OpenAI charges by the minute, so speed up your audio
Core trick: speeding audio to cut cost/time
- Original post describes using ffmpeg to speed a 40‑minute talk up 2–3× to fit OpenAI’s 25‑minute upload cap, reducing cost and latency while still getting usable transcripts/summaries.
- Several commenters report similar discoveries (e.g., 2× for social-media reels) and note it feels “obvious” once you think in terms of model time vs. wall‑clock time.
- Some point out this is conceptually similar to lowering sample rate or downsampling intermediate encoder layers in Whisper to gain throughput.
Alternatives, pricing, and business angles
- Multiple people suggest bypassing OpenAI’s transcription API entirely:
- Run Whisper (or faster‑whisper/whisper.cpp) locally, especially on Apple Silicon.
- Use cheaper hosted Whisper from Groq, Cloudflare Workers AI, DeepInfra, etc., citing ~10× lower prices.
- Use other LLMs with audio support (Gemini 2.x, Phi multimodal) or specialized ASR services.
- Some are already selling “speech is cheap”‑style APIs, arguing you must add value (classification, diarization, UI) beyond raw transcription.

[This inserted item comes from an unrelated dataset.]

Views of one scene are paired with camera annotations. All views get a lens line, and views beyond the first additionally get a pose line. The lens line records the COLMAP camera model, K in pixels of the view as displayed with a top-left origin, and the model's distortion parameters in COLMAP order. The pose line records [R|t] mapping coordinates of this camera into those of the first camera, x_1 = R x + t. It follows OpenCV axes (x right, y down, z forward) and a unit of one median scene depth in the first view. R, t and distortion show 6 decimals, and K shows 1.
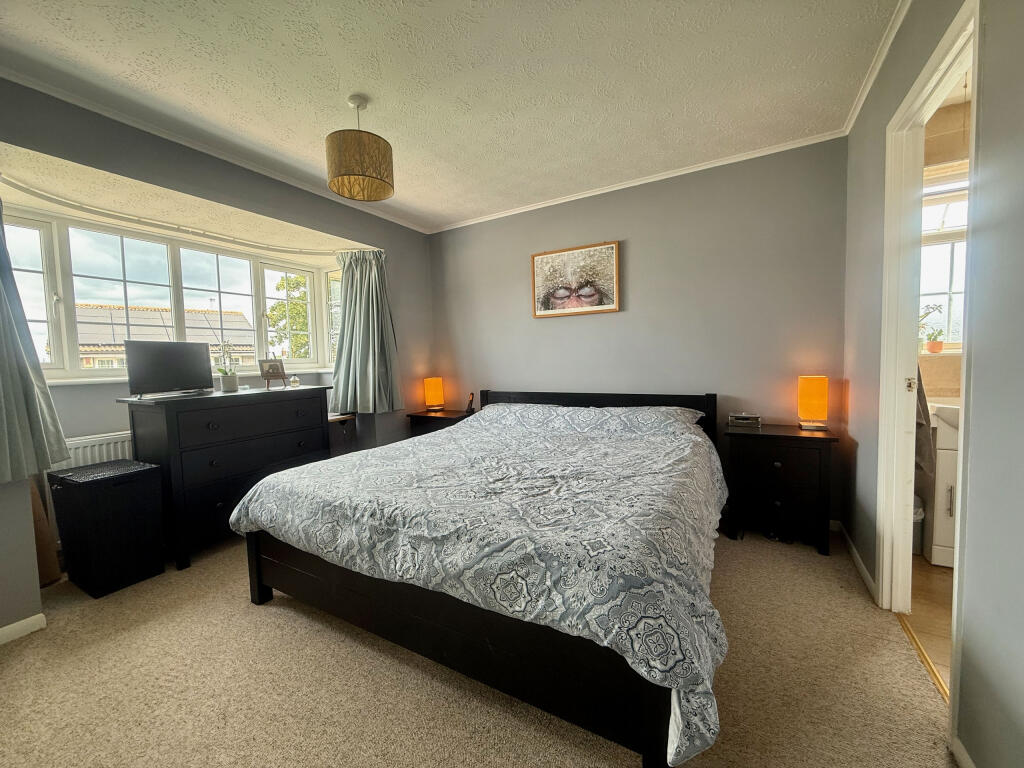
lens RADIAL K [[409.2, 0, 512.9], [0, 409.2, 382.9], [0, 0, 1]] dist [-0.000351, 0.000006]
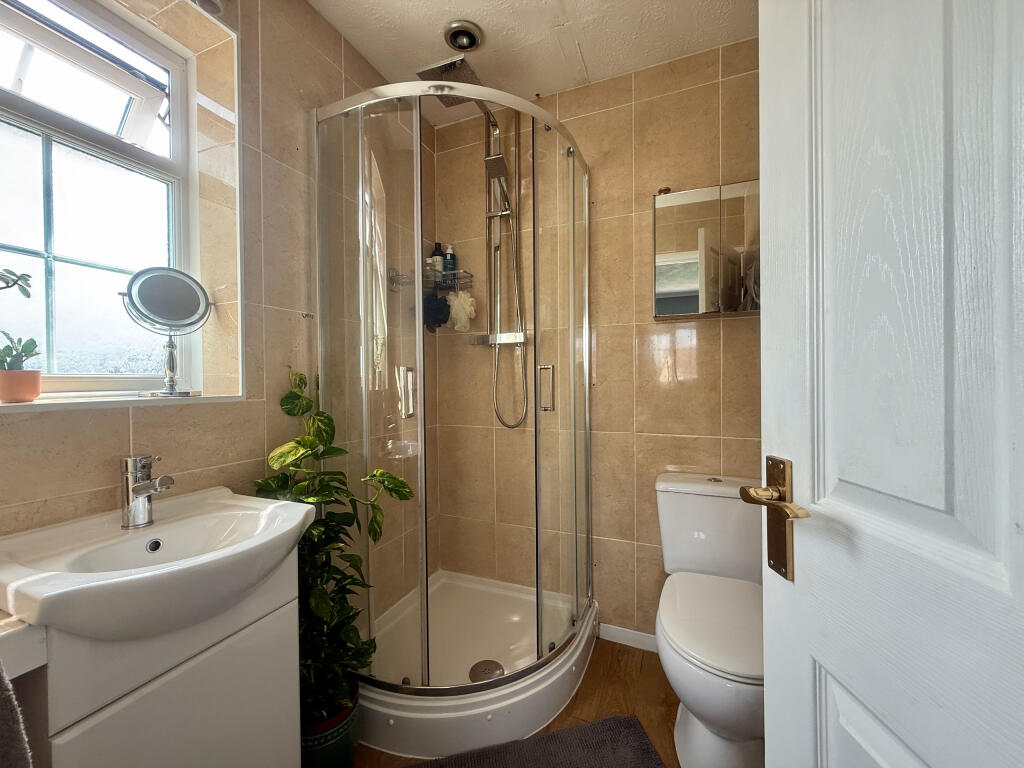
lens RADIAL K [[409.2, 0, 512.9], [0, 409.2, 384.5], [0, 0, 1]] dist [-0.000351, 0.000006]
pose [[-0.110807, 0.011664, 0.993773, 0.615441], [0.078056, 0.996944, -0.002998, -0.052839], [-0.990772, 0.077238, -0.111379, 0.597869]]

Accuracy, limits, and evaluation
- People question accuracy at 2–4× speed, asking for word error rate or diff‑based comparisons; others argue what matters is summary fidelity, not verbatim text.
- Suggestions include:
- LLM‑based evaluation of whether key themes persist across different speeds.
- Measuring variance by running the same audio multiple times.
- An OpenAI engineer confirms 2–3× still works “reasonably well” but with probably measurable accuracy loss that grows with speed.
Local vs. cloud, privacy, and efficiency
- Strong thread arguing that local Whisper is “good enough,” essentially free, and avoids sending personal interests or sensitive data to OpenAI.
- Others counter that newer proprietary models (e.g., gpt‑4o‑transcribe) can be faster or better, but can’t be run locally.
Preprocessing tricks and tooling
- Multiple ffmpeg recipes shared to:
- Remove silence (and thus cost/time) before transcription.
- Normalize audio to reduce hallucinations.
- Many tips on grabbing and using YouTube transcripts (yt‑dlp, unofficial APIs), and on playback‑speed extensions (up to 4–10×).
Meta: speed vs. understanding
- Substantial side‑discussion:
- Some argue summaries and 2–3× playback are “contentmaxing” but degrade depth of thought.
- Others say speeding content just matches their natural processing rate, and depth comes from intentional re‑watching and reflection.